### What you should do
Taking the line that contains "-22,7 +22,7 @@" as the first, copy each line exactly up to and including the last line below.

[Web page edit records]
────────────────

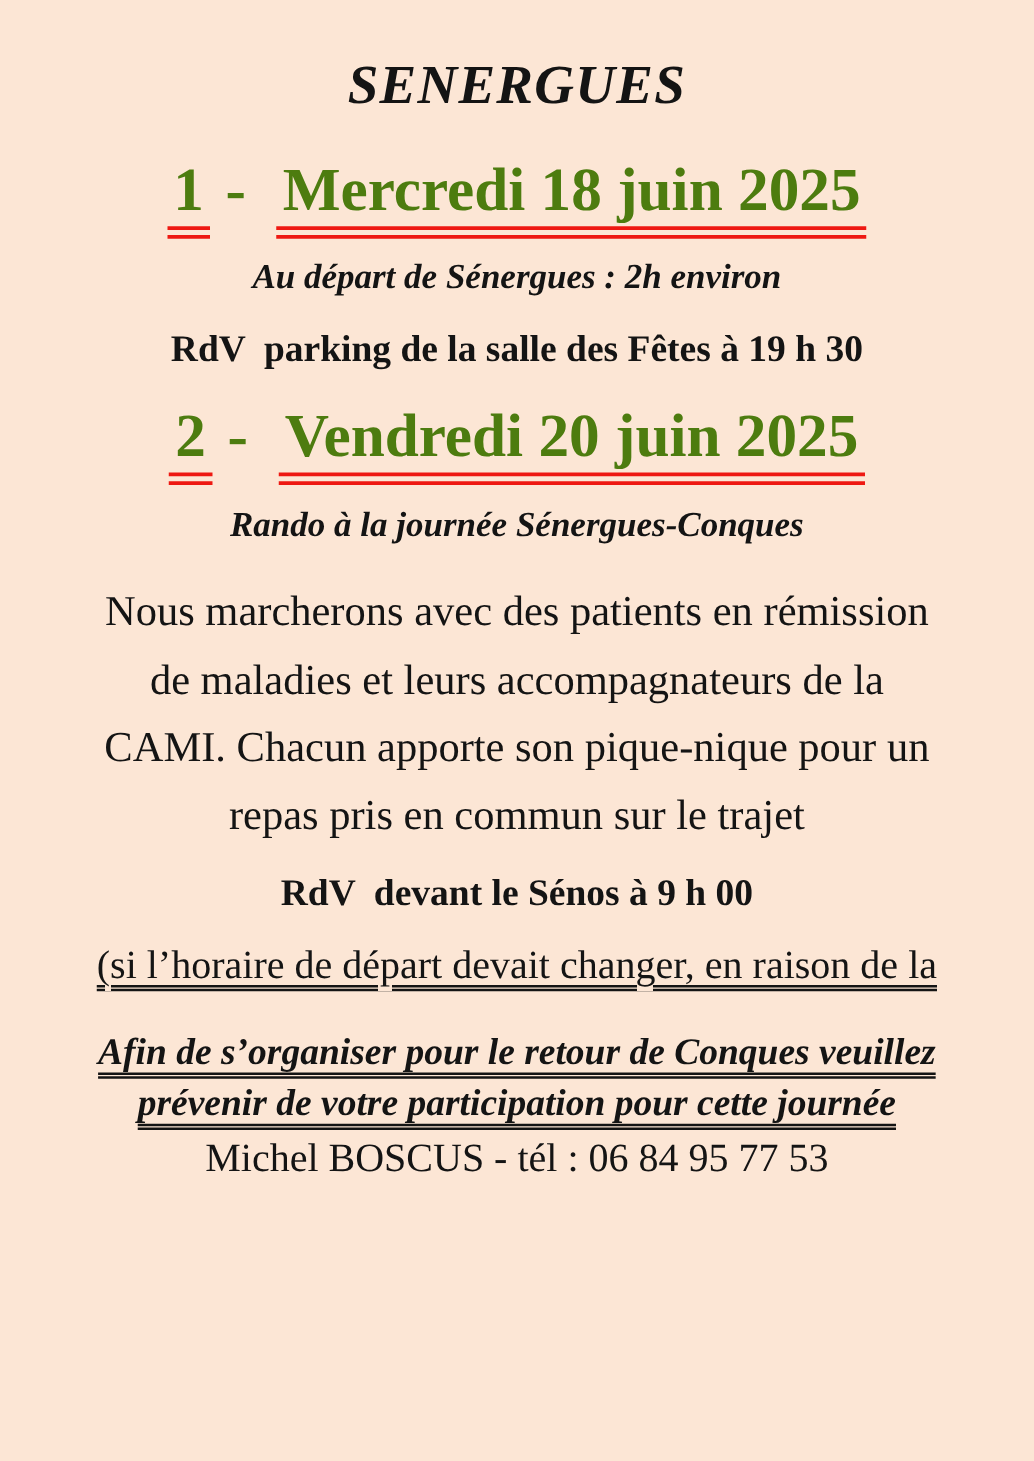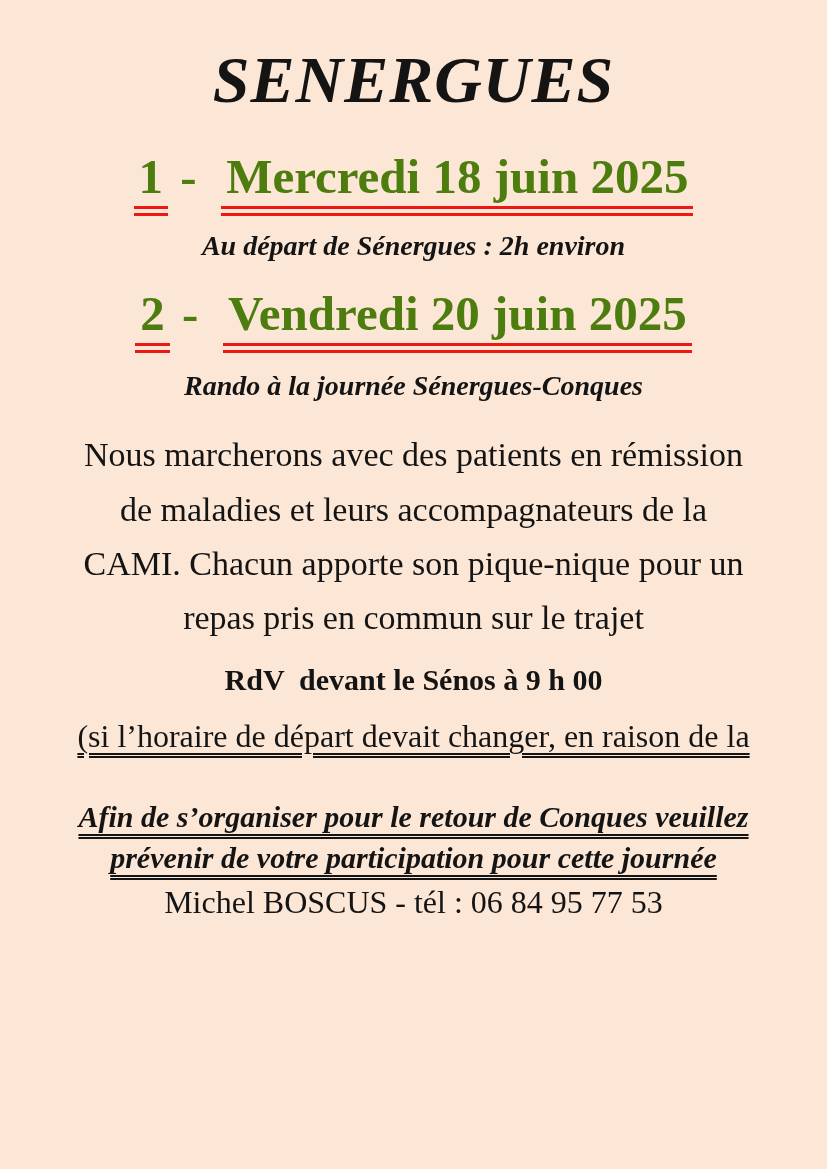--- a/index.html
+++ b/index.html
@@ -22,7 +22,7 @@
     text-align: center;
   }
   .poster-title {
-    font-size: 66px;
+    font-size: 44px;
     line-height: 1.1;
     font-weight: bold;
     font-style: italic;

────────────────

### Answer to this exercise
@@ -22,7 +22,7 @@
     text-align: center;
   }
   .poster-title {
-    font-size: 66px;
+    font-size: 44px;
     line-height: 1.1;
     font-weight: bold;
     font-style: italic;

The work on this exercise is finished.